I was lucky enough to attend this event. A lot of it still looked Kate Moss circa 2000s - I was shocked by the amount of skinny jeans though (and wide brim hats)...but he's still a supporter of it and still going hard on the indie sleaze look. The White Stripes song on loop was redundant.
How were the clothes though?
I think that's because Hedi's clothes fit better into more conventional tastes than Michele's and Demna's ever will. Armani, MGC, Viard and "the Hermès b*tch" have that strength too.Unless you're really into that particular aesthetic, it surprises me that the term 'brand fatigue' hasn't been applied to Hedi Slimane's work at Saint Laurent and Celine, since most of the collections blend into one another rather seamlessly and you could thus replicate the look from existing pieces you might already have, if you were a devoted fan - How many Cuban heeled boots, smoking jackets and beaded chasseur jackets does it take till the paying customer grows tired?
My question is: How does he not bore himself to death with what he's doing at Celine?
I think that's because Hedi's clothes fit better into more conventional tastes than Michele's and Demna's ever will. Armani, MGC, Viard and "the Hermès b*tch" have that strength too.
My question is: How does he not bore himself to death with what he's doing at Celine?
P.S.: I've taken the shot of the finale for my profile picture.
“I like to pursue organically one single idea. How many styles can you have?” he says. “Singers—there’s a tessitura to each one: The first second you hear the voice. So: How to progress without being repetitive? That’s a question I find very interesting.”
I constantly use my own vocabulary, and the sense of repetition of the same signs, and semiotic, the permanence of a silhouette, or proportions, and overall representation. I always believed in repetition, pursuing endlessly the same idea. You cannot own more than one identified style and you need to evolve within the same codes. I transform and borrow constantly from my past collections, what I believe to be making sense or relevant today.

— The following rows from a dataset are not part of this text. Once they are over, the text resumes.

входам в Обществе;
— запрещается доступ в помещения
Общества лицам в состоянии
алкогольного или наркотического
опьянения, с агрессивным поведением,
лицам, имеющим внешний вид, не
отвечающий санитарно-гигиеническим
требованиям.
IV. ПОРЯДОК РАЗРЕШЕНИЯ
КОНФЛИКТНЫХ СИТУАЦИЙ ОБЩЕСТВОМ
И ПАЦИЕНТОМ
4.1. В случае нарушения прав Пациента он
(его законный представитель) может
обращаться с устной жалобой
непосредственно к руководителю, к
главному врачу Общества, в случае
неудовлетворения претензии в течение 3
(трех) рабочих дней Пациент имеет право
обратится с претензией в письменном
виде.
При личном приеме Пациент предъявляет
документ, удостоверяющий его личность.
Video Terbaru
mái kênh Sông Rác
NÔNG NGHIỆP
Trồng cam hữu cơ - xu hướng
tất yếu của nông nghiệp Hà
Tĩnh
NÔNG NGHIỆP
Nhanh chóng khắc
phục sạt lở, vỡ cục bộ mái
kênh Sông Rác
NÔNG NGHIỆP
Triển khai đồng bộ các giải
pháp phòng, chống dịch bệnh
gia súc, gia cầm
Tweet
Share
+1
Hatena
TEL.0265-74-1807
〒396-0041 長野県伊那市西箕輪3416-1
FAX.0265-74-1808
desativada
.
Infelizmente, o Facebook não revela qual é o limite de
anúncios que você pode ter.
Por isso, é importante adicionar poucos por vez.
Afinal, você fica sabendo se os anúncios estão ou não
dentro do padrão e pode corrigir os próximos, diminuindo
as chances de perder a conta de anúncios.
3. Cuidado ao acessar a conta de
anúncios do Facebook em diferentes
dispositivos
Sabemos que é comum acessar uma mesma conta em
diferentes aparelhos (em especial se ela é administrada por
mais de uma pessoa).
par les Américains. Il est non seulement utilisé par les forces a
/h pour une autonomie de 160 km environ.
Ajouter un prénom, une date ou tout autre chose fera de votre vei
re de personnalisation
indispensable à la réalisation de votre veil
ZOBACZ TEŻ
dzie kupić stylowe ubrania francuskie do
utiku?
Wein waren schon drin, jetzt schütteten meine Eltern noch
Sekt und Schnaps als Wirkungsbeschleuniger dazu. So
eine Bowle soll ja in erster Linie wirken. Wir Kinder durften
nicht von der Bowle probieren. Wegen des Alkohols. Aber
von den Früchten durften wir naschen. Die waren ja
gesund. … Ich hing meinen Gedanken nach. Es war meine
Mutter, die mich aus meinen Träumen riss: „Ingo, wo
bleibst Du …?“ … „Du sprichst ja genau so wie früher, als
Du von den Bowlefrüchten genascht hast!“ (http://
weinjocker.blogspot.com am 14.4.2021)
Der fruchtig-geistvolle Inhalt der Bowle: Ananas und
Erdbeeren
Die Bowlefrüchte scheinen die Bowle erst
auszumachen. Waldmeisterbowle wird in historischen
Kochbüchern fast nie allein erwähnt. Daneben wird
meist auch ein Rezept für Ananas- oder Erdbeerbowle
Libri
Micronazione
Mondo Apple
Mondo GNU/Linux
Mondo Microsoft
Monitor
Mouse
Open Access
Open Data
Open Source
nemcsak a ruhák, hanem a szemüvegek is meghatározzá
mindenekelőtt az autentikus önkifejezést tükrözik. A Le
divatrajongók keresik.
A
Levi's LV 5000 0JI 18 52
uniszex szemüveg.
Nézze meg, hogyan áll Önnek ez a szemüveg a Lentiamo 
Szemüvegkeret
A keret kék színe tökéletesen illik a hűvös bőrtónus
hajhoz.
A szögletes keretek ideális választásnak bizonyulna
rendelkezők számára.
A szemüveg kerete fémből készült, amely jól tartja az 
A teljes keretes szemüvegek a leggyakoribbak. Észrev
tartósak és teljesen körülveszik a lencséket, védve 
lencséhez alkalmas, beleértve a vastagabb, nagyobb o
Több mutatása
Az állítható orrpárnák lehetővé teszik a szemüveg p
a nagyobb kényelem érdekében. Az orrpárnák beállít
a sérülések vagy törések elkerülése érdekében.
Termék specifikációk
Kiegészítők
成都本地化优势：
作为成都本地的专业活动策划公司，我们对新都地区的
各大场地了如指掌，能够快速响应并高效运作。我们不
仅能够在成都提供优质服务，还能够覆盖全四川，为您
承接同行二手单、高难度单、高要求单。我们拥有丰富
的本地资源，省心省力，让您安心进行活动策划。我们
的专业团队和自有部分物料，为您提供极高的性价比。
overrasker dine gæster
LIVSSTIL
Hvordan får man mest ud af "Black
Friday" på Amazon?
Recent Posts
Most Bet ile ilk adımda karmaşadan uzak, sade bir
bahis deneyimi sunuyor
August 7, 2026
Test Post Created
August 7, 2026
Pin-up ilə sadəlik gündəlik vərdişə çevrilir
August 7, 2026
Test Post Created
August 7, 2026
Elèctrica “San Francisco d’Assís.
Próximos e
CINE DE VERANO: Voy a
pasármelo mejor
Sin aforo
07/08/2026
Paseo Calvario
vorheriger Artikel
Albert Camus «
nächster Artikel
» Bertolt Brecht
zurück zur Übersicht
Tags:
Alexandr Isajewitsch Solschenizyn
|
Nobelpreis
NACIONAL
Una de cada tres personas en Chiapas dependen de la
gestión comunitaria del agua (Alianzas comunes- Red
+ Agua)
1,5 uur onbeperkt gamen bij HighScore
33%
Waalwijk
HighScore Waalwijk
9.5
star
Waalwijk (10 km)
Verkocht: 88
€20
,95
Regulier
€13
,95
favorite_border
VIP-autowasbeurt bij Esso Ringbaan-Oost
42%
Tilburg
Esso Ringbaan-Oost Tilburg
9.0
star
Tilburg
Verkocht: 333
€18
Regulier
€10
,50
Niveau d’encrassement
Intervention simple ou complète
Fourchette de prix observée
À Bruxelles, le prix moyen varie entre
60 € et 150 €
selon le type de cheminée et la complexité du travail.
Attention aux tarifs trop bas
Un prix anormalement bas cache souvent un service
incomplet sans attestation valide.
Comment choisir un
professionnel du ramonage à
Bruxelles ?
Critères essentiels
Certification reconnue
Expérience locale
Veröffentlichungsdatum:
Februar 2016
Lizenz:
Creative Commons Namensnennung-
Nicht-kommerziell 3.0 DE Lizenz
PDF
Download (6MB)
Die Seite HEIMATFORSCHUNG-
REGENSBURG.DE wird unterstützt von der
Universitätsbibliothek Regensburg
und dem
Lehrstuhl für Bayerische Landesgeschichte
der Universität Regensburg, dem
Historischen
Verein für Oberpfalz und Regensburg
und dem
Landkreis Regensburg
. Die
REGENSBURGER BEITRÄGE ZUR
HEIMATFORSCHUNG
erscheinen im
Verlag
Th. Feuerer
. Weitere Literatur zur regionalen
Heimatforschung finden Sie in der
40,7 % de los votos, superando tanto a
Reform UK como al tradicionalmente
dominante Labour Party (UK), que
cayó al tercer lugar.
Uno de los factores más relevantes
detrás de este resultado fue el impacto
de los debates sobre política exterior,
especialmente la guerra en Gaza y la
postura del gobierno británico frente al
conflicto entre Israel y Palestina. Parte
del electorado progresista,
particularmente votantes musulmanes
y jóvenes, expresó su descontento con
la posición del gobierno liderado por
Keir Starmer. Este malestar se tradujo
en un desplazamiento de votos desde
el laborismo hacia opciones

The couturier, not to be confused with a stylist, prints his personality, his commitment and his identifiable style, provided, ideally, that he has them. This does not prevent him, like a director whose style is recognised, from having a script, what you call the pedigree of the house.
The truth is most designers — even the ones who are very successful — just make good clothes that people want to buy because they seem relevant.
And even the ones who did change fashion didn’t really do it more than once. Having figured out their special thing, they pretty much stuck to it, season after season. (Hello, Armani jacket. How are you, Birkin bag?) That’s part of what convinced consumers that such items are worth investing in: their sheer longevity.
But now, it seems, that’s no longer enough. It’s not that Mr. Michele was making bad stuff; he was just making the same stuff, and that was no longer exciting stuff.
Perhaps it was inevitable. The chances of any designer producing two major fashion-changing ideas in one career are very small. Hedi Slimane, for one, has been doing Hedi Slimane no matter what brand’s name (Dior Homme, Saint Laurent, Celine) is over the door. Tom Ford’s Tom Ford isn’t very different from Tom Ford’s Gucci. John Galliano has switched gears at Maison Margiela from his Dior and Galliano days, true, trading his high romance and historicism for eclectic haute recycling, but as of yet, and good as it is, it hasn’t had the same impact.
But whether change should be demanded in the first place is a different question. Maybe refining the big idea, owning the big idea for posterity, rather than ceding it entirely, should be enough. At a certain point, endless disruption and reinvention becomes as tiresome as the same old, same old. And continual growth on a finite planet is a chimera that should be sent back to the fantasyland from which it arose.
Indeed, coming in the wake of the COP27 climate conference, and yet more public commitments to sustainability from all sides of the fashion industry, the Gucci switcheroo seems particularly ironic. After all, what usually happens when a brand opts for change at the top? Out with the old! If no longer to the dumpster or the incinerator, at least to the sale racks. More stuff, flooding the stores. Sustainability implies commitment to an idea of a brand, not just to biodegradable materials. It implies a long-term relationship, which has its own implicit value.